Work instructions: Copy out each of the items below word for word, leaving out the pictures.

Information:
^^^^^^^^

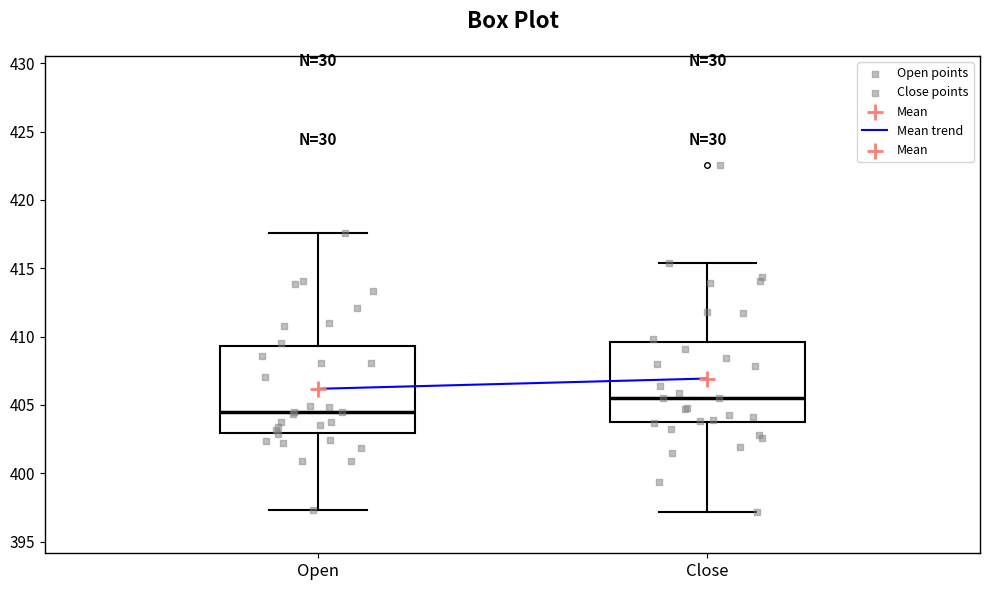

Where does the lower whisker of the box for Close end on the y-axis? The values are not printed on the chart, so give them approximately, as read against the axis.

397.0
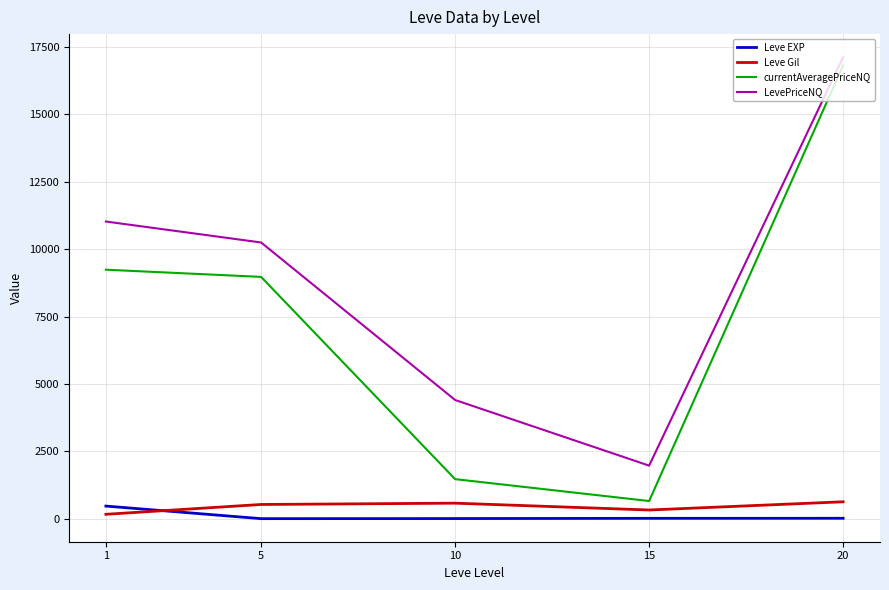

True or false: Leve EXP has more than 2 interior local peaks.

False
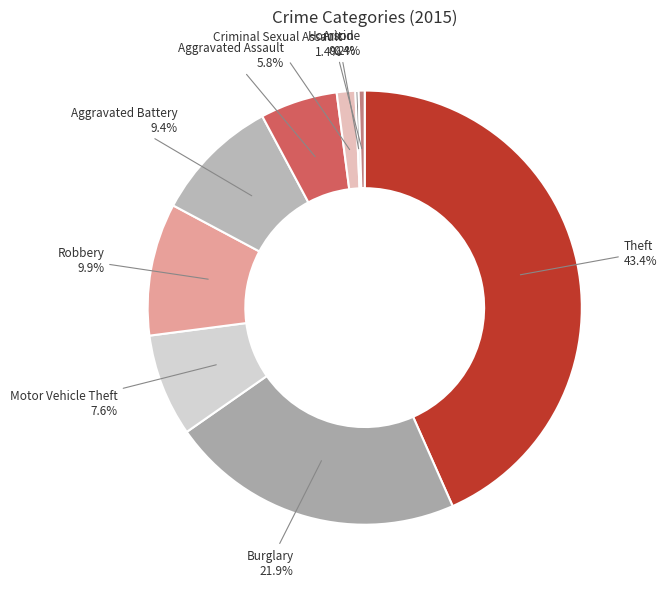

Is Motor Vehicle Theft the majority of the pie?

No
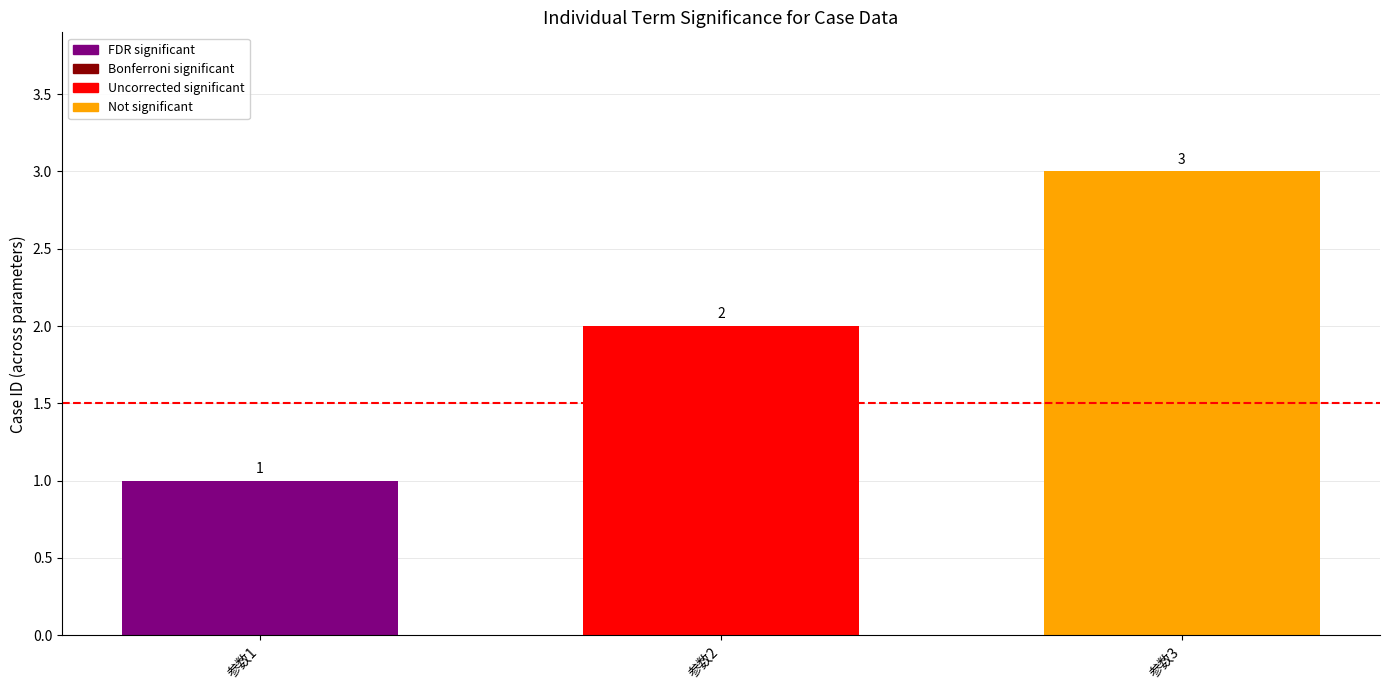

What is the greatest value displayed?

3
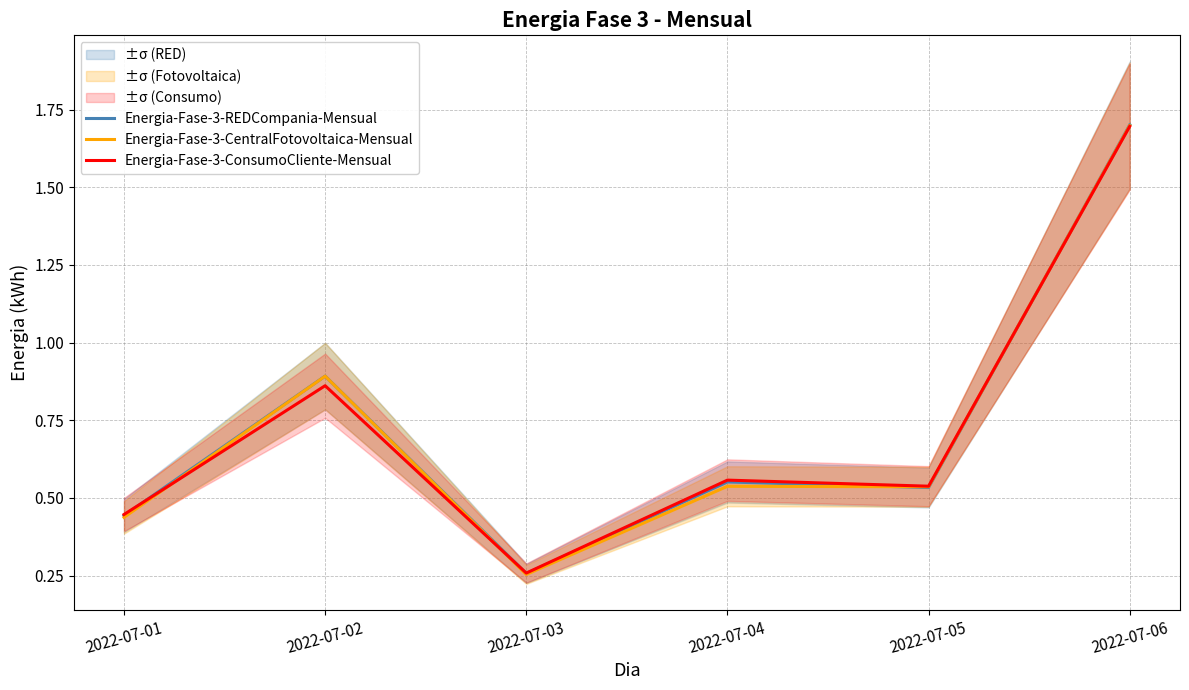

Reading right to left, extract all data points from this chart.

Energia-Fase-3-REDCompania-Mensual: 1.7	0.5	0.6	0.3	0.9	0.4
Energia-Fase-3-CentralFotovoltaica-Mensual: 1.7	0.5	0.5	0.3	0.9	0.4
Energia-Fase-3-ConsumoCliente-Mensual: 1.7	0.5	0.6	0.3	0.9	0.4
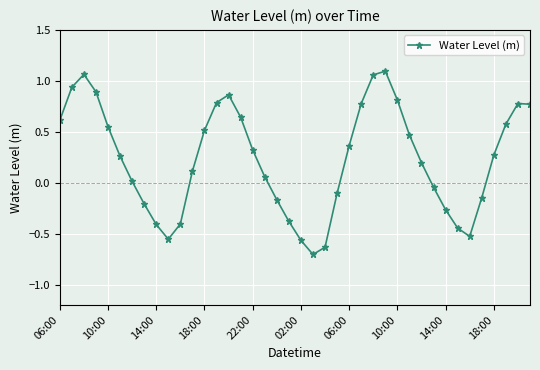

What is the value of the 22nd point from the left?

-0.7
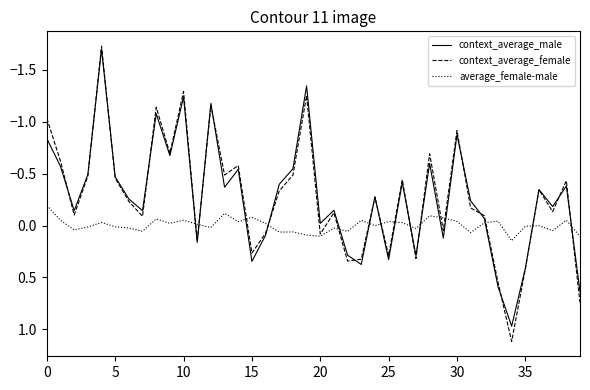

True or false: context_average_female has more than 0 points higher than both neighbors.

True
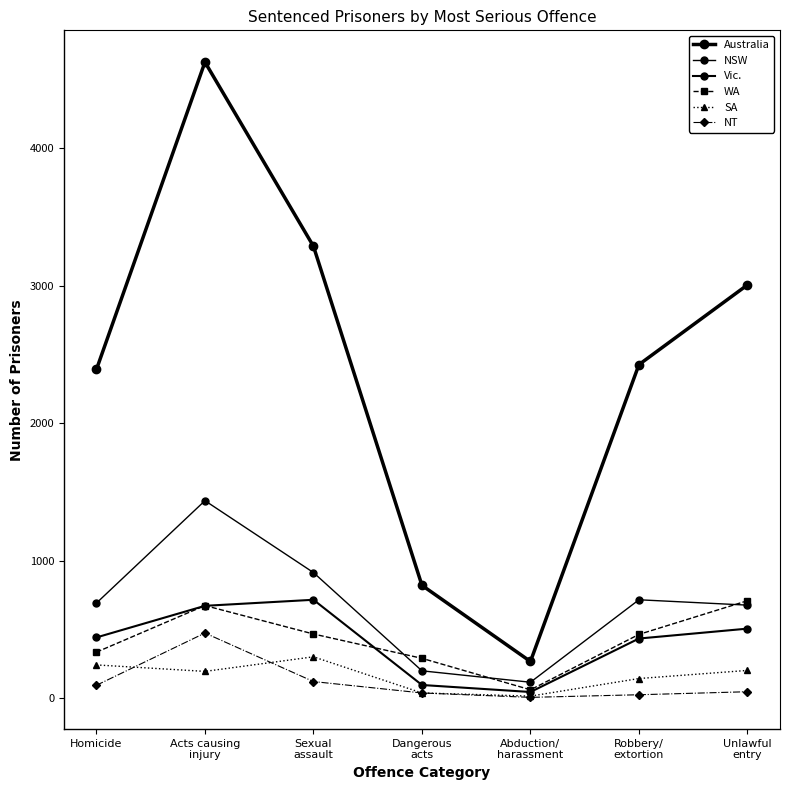

How many data points in NSW are less than 692?

3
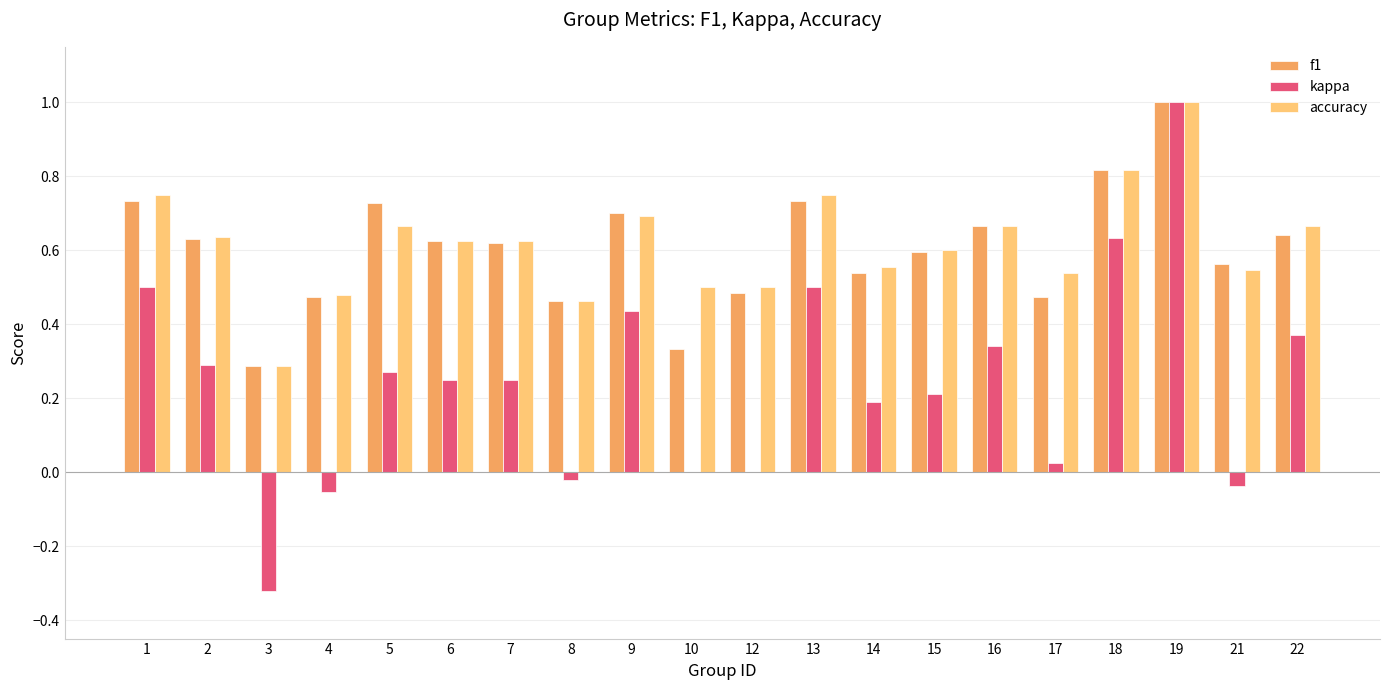

The value of accuracy at 10 is 0.5. True or false?

True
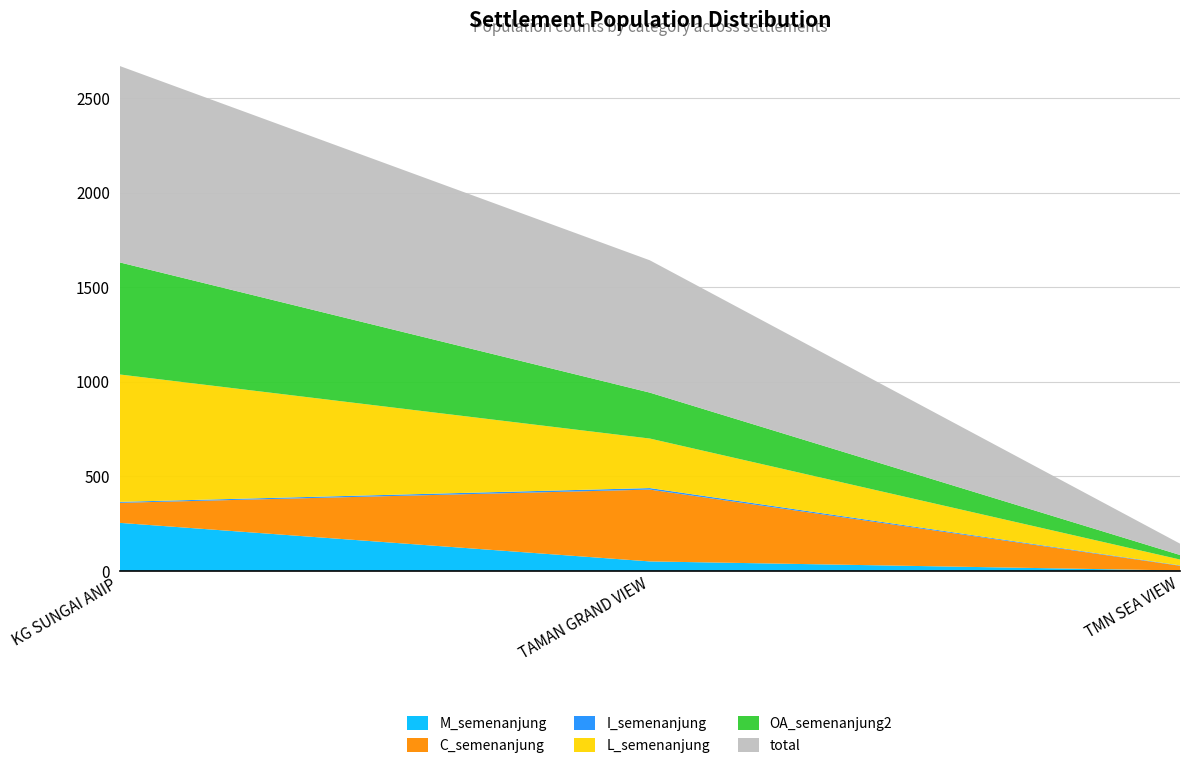

Reading right to left, list all the values displayed in this chart.

total: 60	700	1039
M_semenanjung: 2	50	254
C_semenanjung: 25	380	106
I_semenanjung: 2	8	5
L_semenanjung: 31	262	674
OA_semenanjung2: 24	243	593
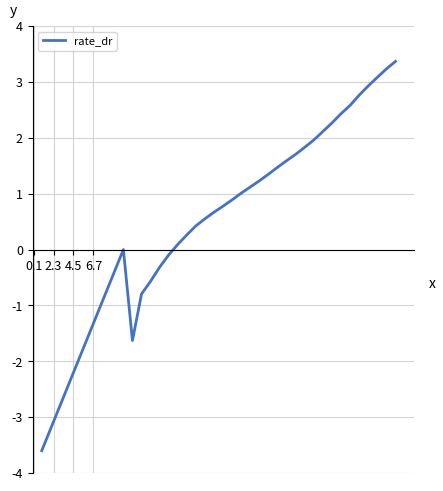

What is the minimum value shown in the chart?

-3.6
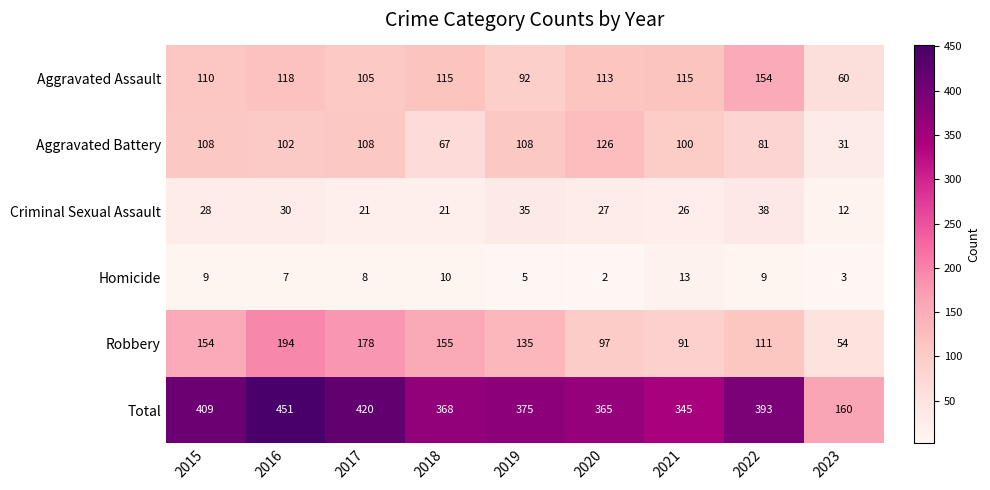

The Total series shows 576 at 2021. True or false?

False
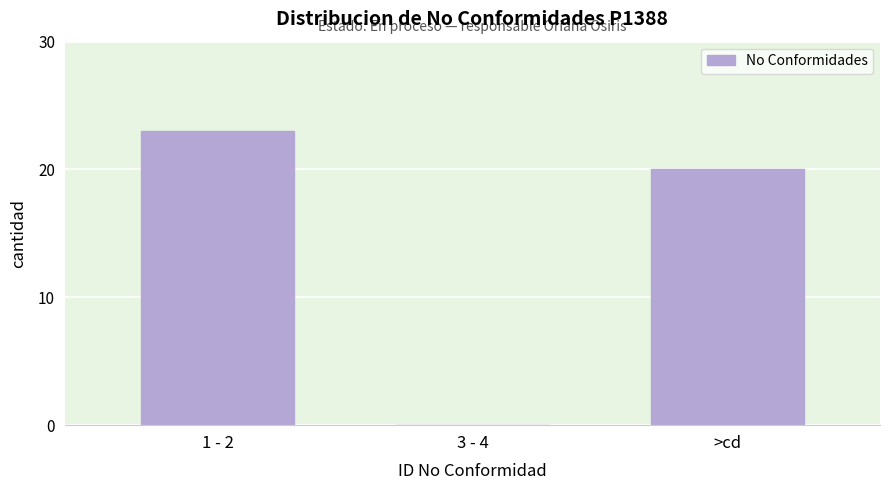

Reading left to right, extract all data points from this chart.

1 - 2=23	3 - 4=0	>cd=20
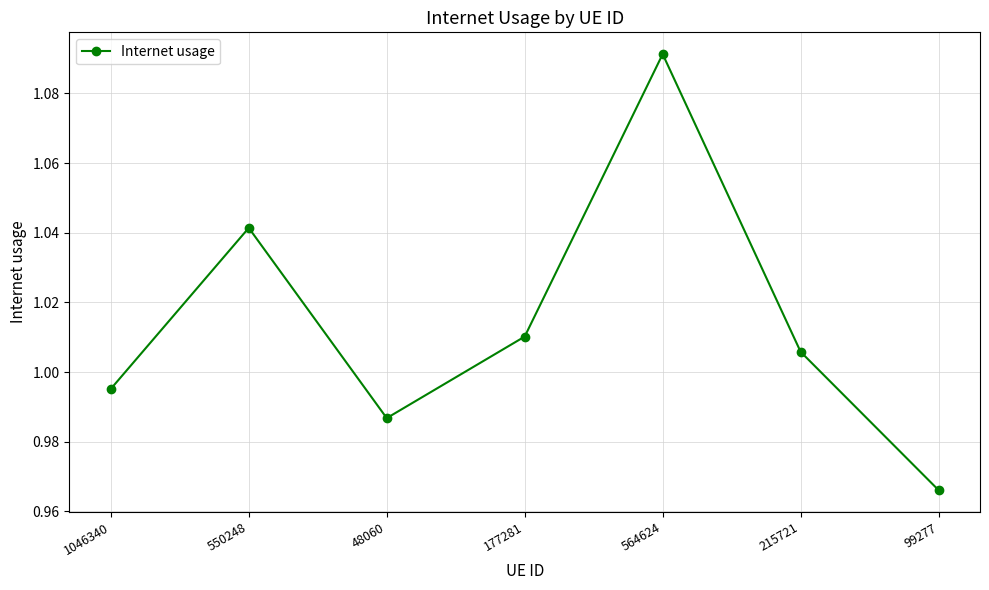

What is the label of the 6th point from the left?

215721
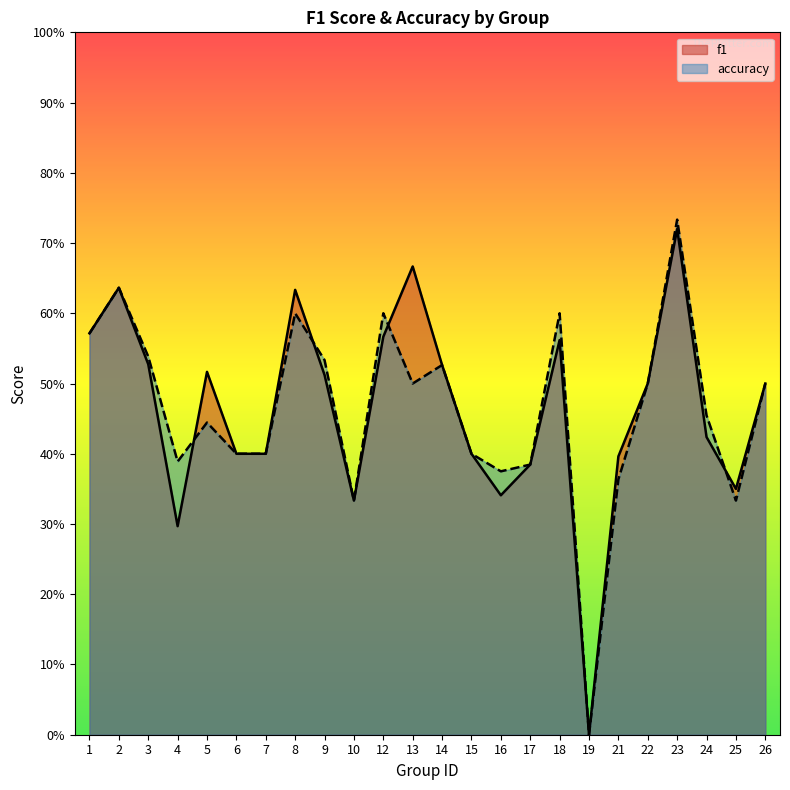

At which category does f1 reach its first local peak?

2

^^^^^^^^

Response box:
Where does the lower whisker of the box for Close end on the y-axis? The values are not printed on the chart, so give them approximately, as read against the axis.

397.0

True or false: Leve EXP has more than 2 interior local peaks.

False

Is Motor Vehicle Theft the majority of the pie?

No

What is the greatest value displayed?

3

Reading right to left, extract all data points from this chart.

Energia-Fase-3-REDCompania-Mensual: 1.7	0.5	0.6	0.3	0.9	0.4
Energia-Fase-3-CentralFotovoltaica-Mensual: 1.7	0.5	0.5	0.3	0.9	0.4
Energia-Fase-3-ConsumoCliente-Mensual: 1.7	0.5	0.6	0.3	0.9	0.4

What is the value of the 22nd point from the left?

-0.7

True or false: context_average_female has more than 0 points higher than both neighbors.

True

How many data points in NSW are less than 692?

3

The value of accuracy at 10 is 0.5. True or false?

True

Reading right to left, list all the values displayed in this chart.

total: 60	700	1039
M_semenanjung: 2	50	254
C_semenanjung: 25	380	106
I_semenanjung: 2	8	5
L_semenanjung: 31	262	674
OA_semenanjung2: 24	243	593

What is the minimum value shown in the chart?

-3.6

The Total series shows 576 at 2021. True or false?

False

Reading left to right, extract all data points from this chart.

1 - 2=23	3 - 4=0	>cd=20

What is the label of the 6th point from the left?

215721

At which category does f1 reach its first local peak?

2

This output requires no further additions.